*** Block opens ***
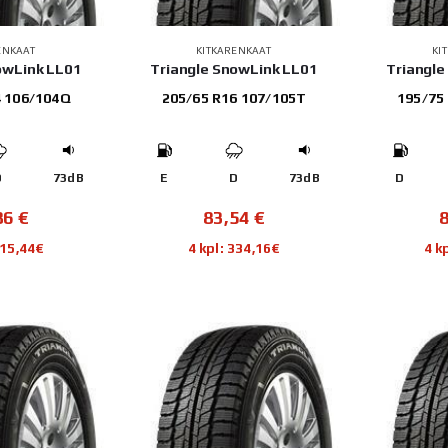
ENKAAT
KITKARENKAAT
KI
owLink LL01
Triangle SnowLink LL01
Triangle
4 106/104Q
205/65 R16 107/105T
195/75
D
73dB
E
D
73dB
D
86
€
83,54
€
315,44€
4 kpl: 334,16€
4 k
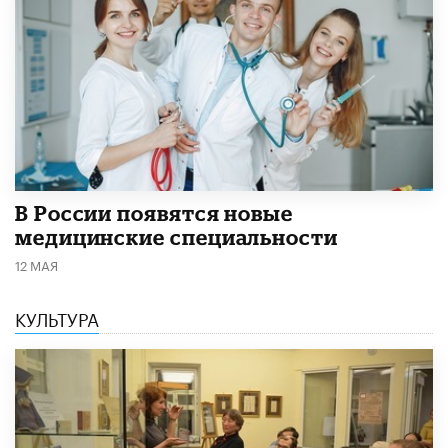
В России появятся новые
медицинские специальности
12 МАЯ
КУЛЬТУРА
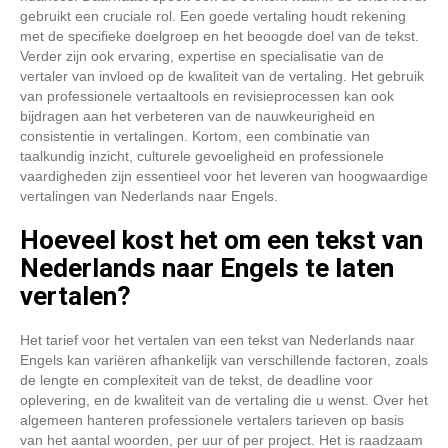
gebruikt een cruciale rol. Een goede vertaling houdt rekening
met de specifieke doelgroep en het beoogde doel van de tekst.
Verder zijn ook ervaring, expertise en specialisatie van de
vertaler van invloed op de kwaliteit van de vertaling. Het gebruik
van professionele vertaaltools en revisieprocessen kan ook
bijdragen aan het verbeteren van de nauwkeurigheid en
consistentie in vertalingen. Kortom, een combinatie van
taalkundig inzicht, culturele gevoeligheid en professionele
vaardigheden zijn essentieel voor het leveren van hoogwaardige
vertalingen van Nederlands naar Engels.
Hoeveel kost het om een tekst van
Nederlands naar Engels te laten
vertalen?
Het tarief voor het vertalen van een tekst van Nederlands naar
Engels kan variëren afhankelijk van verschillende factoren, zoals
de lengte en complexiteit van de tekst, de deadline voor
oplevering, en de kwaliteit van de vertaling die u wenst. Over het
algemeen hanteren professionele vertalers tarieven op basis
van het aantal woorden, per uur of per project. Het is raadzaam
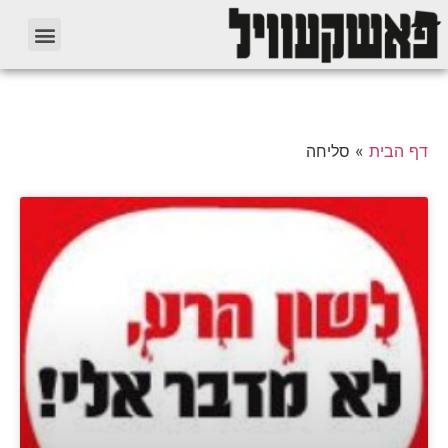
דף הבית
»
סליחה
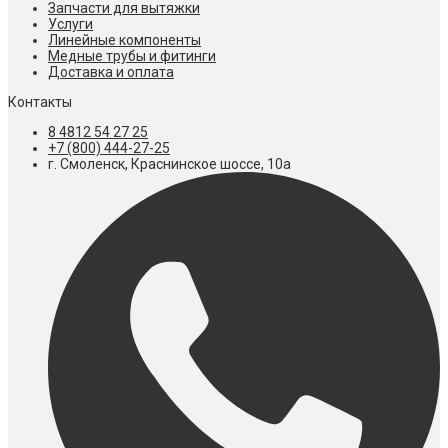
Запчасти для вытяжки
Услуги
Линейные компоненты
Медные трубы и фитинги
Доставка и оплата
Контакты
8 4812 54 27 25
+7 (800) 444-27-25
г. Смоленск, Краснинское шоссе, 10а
*** Block closes ***
*** Block opens ***
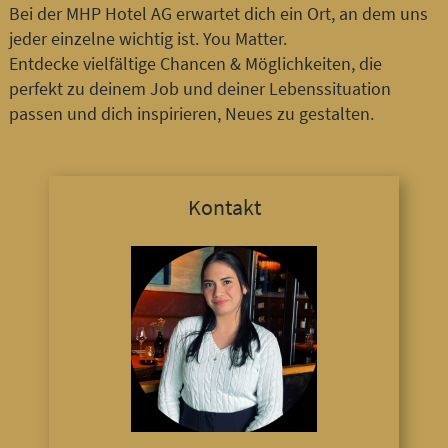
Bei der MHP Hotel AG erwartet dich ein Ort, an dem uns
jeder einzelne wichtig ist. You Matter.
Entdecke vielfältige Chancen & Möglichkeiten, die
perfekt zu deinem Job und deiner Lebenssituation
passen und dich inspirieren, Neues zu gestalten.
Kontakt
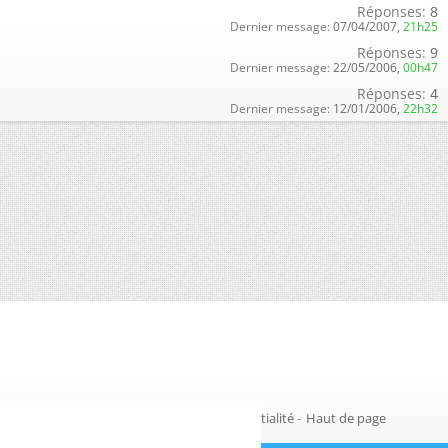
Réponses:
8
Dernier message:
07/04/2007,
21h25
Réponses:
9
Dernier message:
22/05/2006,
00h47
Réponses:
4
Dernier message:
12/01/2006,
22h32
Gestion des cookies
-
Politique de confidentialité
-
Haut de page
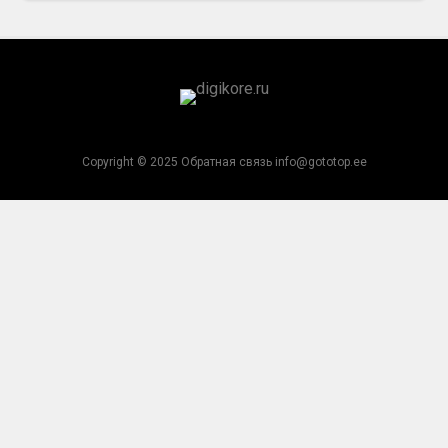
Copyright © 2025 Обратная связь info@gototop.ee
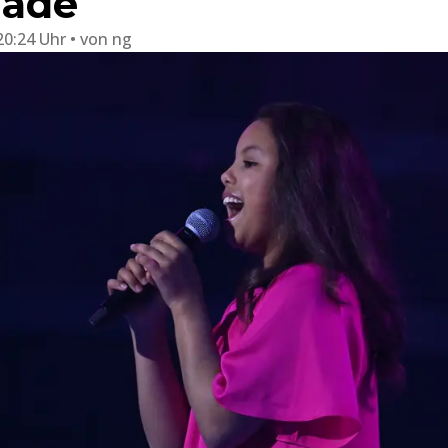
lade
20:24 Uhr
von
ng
*** Block closes ***
*** Block opens ***
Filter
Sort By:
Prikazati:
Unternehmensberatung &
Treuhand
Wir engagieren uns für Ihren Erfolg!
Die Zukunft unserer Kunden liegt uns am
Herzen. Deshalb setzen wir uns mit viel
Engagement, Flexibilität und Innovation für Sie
*** Block closes ***
[PROBLEM STATEMENT]:
Pick each line holding "dich" out of the entries above and return it.

[TASK ANSWER]:
Bei der MHP Hotel AG erwartet dich ein Ort, an dem uns
passen und dich inspirieren, Neues zu gestalten.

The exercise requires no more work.